* _AIM OF THE TASK_:
Copy the items below, swapping every "ACTUALITÉS" for "NOUVELLES" and changing nothing else.

· · · · · · ·

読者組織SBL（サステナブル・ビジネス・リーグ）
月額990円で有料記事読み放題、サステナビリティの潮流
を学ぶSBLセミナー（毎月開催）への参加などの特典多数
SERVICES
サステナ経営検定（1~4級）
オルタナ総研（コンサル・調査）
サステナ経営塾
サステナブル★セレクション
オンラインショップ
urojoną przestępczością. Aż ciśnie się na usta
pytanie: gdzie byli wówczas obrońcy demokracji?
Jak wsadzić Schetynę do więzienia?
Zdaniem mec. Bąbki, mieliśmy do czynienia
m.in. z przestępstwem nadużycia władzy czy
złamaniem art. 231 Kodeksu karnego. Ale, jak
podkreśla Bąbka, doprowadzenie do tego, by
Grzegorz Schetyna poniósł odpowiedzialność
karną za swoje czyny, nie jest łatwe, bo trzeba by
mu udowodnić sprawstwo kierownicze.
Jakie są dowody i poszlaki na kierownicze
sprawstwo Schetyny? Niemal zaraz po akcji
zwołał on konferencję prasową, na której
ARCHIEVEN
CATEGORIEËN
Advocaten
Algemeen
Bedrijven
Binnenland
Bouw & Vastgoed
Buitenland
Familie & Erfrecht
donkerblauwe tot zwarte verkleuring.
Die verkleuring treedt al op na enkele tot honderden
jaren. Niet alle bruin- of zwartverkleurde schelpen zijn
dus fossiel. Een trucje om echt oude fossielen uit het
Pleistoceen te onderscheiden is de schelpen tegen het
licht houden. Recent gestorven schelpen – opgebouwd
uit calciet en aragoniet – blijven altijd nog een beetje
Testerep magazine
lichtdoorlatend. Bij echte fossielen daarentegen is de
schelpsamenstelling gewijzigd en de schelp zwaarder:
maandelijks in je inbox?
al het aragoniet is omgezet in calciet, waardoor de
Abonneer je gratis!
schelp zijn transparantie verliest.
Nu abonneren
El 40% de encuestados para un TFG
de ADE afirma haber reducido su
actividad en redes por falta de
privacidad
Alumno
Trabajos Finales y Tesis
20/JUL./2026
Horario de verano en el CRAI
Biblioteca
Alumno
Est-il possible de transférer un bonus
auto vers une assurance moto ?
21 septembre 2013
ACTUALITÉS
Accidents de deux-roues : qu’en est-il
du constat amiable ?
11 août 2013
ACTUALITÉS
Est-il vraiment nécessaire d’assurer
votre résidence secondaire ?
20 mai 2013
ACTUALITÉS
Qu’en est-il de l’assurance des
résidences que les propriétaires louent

· · · · · · ·

* _ANSWER SPACE_:
読者組織SBL（サステナブル・ビジネス・リーグ）
月額990円で有料記事読み放題、サステナビリティの潮流
を学ぶSBLセミナー（毎月開催）への参加などの特典多数
SERVICES
サステナ経営検定（1~4級）
オルタナ総研（コンサル・調査）
サステナ経営塾
サステナブル★セレクション
オンラインショップ
urojoną przestępczością. Aż ciśnie się na usta
pytanie: gdzie byli wówczas obrońcy demokracji?
Jak wsadzić Schetynę do więzienia?
Zdaniem mec. Bąbki, mieliśmy do czynienia
m.in. z przestępstwem nadużycia władzy czy
złamaniem art. 231 Kodeksu karnego. Ale, jak
podkreśla Bąbka, doprowadzenie do tego, by
Grzegorz Schetyna poniósł odpowiedzialność
karną za swoje czyny, nie jest łatwe, bo trzeba by
mu udowodnić sprawstwo kierownicze.
Jakie są dowody i poszlaki na kierownicze
sprawstwo Schetyny? Niemal zaraz po akcji
zwołał on konferencję prasową, na której
ARCHIEVEN
CATEGORIEËN
Advocaten
Algemeen
Bedrijven
Binnenland
Bouw & Vastgoed
Buitenland
Familie & Erfrecht
donkerblauwe tot zwarte verkleuring.
Die verkleuring treedt al op na enkele tot honderden
jaren. Niet alle bruin- of zwartverkleurde schelpen zijn
dus fossiel. Een trucje om echt oude fossielen uit het
Pleistoceen te onderscheiden is de schelpen tegen het
licht houden. Recent gestorven schelpen – opgebouwd
uit calciet en aragoniet – blijven altijd nog een beetje
Testerep magazine
lichtdoorlatend. Bij echte fossielen daarentegen is de
schelpsamenstelling gewijzigd en de schelp zwaarder:
maandelijks in je inbox?
al het aragoniet is omgezet in calciet, waardoor de
Abonneer je gratis!
schelp zijn transparantie verliest.
Nu abonneren
El 40% de encuestados para un TFG
de ADE afirma haber reducido su
actividad en redes por falta de
privacidad
Alumno
Trabajos Finales y Tesis
20/JUL./2026
Horario de verano en el CRAI
Biblioteca
Alumno
Est-il possible de transférer un bonus
auto vers une assurance moto ?
21 septembre 2013
NOUVELLES
Accidents de deux-roues : qu’en est-il
du constat amiable ?
11 août 2013
NOUVELLES
Est-il vraiment nécessaire d’assurer
votre résidence secondaire ?
20 mai 2013
NOUVELLES
Qu’en est-il de l’assurance des
résidences que les propriétaires louent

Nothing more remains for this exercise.